:: ACTIVITY ::
Each line below is to be repeated exactly; any picture is to be left out.

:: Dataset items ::
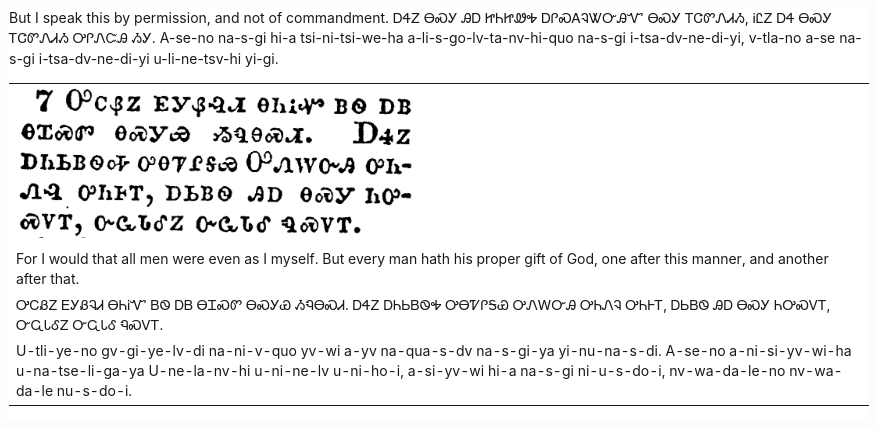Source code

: <tr class="even">
<td>But I speak this by permission, and not of commandment.</td>
</tr>
<tr class="odd">
<td>ᎠᏎᏃ ᎾᏍᎩ ᎯᎠ ᏥᏂᏥᏪᎭ ᎠᎵᏍᎪᎸᏔᏅᎯᏉ ᎾᏍᎩ ᎢᏣᏛᏁᏗᏱ, ᎥᏝᏃ ᎠᏎ ᎾᏍᎩ ᎢᏣᏛᏁᏗᏱ ᎤᎵᏁᏨᎯ ᏱᎩ.</td>
</tr>
<tr class="even">
<td>A-se-no na-s-gi hi-a tsi-ni-tsi-we-ha a-li-s-go-lv-ta-nv-hi-quo na-s-gi i-tsa-dv-ne-di-yi, v-tla-no a-se na-s-gi i-tsa-dv-ne-di-yi u-li-ne-tsv-hi yi-gi.</td>
</tr>
</tbody>
</table>

<table>
<tbody>
<tr class="odd">
<td><a href="070707.png"><img src="070707.png" width="400" /></a></td>
</tr>
<tr class="even">
<td>For I would that all men were even as I myself. But every man hath his proper gift of God, one after this manner, and another after that.</td>
</tr>
<tr class="odd">
<td>ᎤᏟᏰᏃ ᎬᎩᏰᎸᏗ ᎾᏂᎥᏉ ᏴᏫ ᎠᏴ ᎾᏆᏍᏛ ᎾᏍᎩᏯ ᏱᏄᎾᏍᏗ. ᎠᏎᏃ ᎠᏂᏏᏴᏫᎭ ᎤᎾᏤᎵᎦᏯ ᎤᏁᎳᏅᎯ ᎤᏂᏁᎸ ᎤᏂᎰᎢ, ᎠᏏᏴᏫ ᎯᎠ ᎾᏍᎩ ᏂᎤᏍᏙᎢ, ᏅᏩᏓᎴᏃ ᏅᏩᏓᎴ ᏄᏍᏙᎢ.</td>
</tr>
<tr class="even">
<td>U-tli-ye-no gv-gi-ye-lv-di na-ni-v-quo yv-wi a-yv na-qua-s-dv na-s-gi-ya yi-nu-na-s-di. A-se-no a-ni-si-yv-wi-ha u-na-tse-li-ga-ya U-ne-la-nv-hi u-ni-ne-lv u-ni-ho-i, a-si-yv-wi hi-a na-s-gi ni-u-s-do-i, nv-wa-da-le-no nv-wa-da-le nu-s-do-i.</td>
</tr>
</tbody>
</table>

<table>
<tbody>
<tr class="odd">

:: ANSWER AREA ::
Source code

: <tr class="even">
<td>But I speak this by permission, and not of commandment.</td>
</tr>
<tr class="odd">
<td>ᎠᏎᏃ ᎾᏍᎩ ᎯᎠ ᏥᏂᏥᏪᎭ ᎠᎵᏍᎪᎸᏔᏅᎯᏉ ᎾᏍᎩ ᎢᏣᏛᏁᏗᏱ, ᎥᏝᏃ ᎠᏎ ᎾᏍᎩ ᎢᏣᏛᏁᏗᏱ ᎤᎵᏁᏨᎯ ᏱᎩ.</td>
</tr>
<tr class="even">
<td>A-se-no na-s-gi hi-a tsi-ni-tsi-we-ha a-li-s-go-lv-ta-nv-hi-quo na-s-gi i-tsa-dv-ne-di-yi, v-tla-no a-se na-s-gi i-tsa-dv-ne-di-yi u-li-ne-tsv-hi yi-gi.</td>
</tr>
</tbody>
</table>

<table>
<tbody>
<tr class="odd">
<td><a href="070707.png"><img src="070707.png" width="400" /></a></td>
</tr>
<tr class="even">
<td>For I would that all men were even as I myself. But every man hath his proper gift of God, one after this manner, and another after that.</td>
</tr>
<tr class="odd">
<td>ᎤᏟᏰᏃ ᎬᎩᏰᎸᏗ ᎾᏂᎥᏉ ᏴᏫ ᎠᏴ ᎾᏆᏍᏛ ᎾᏍᎩᏯ ᏱᏄᎾᏍᏗ. ᎠᏎᏃ ᎠᏂᏏᏴᏫᎭ ᎤᎾᏤᎵᎦᏯ ᎤᏁᎳᏅᎯ ᎤᏂᏁᎸ ᎤᏂᎰᎢ, ᎠᏏᏴᏫ ᎯᎠ ᎾᏍᎩ ᏂᎤᏍᏙᎢ, ᏅᏩᏓᎴᏃ ᏅᏩᏓᎴ ᏄᏍᏙᎢ.</td>
</tr>
<tr class="even">
<td>U-tli-ye-no gv-gi-ye-lv-di na-ni-v-quo yv-wi a-yv na-qua-s-dv na-s-gi-ya yi-nu-na-s-di. A-se-no a-ni-si-yv-wi-ha u-na-tse-li-ga-ya U-ne-la-nv-hi u-ni-ne-lv u-ni-ho-i, a-si-yv-wi hi-a na-s-gi ni-u-s-do-i, nv-wa-da-le-no nv-wa-da-le nu-s-do-i.</td>
</tr>
</tbody>
</table>

<table>
<tbody>
<tr class="odd">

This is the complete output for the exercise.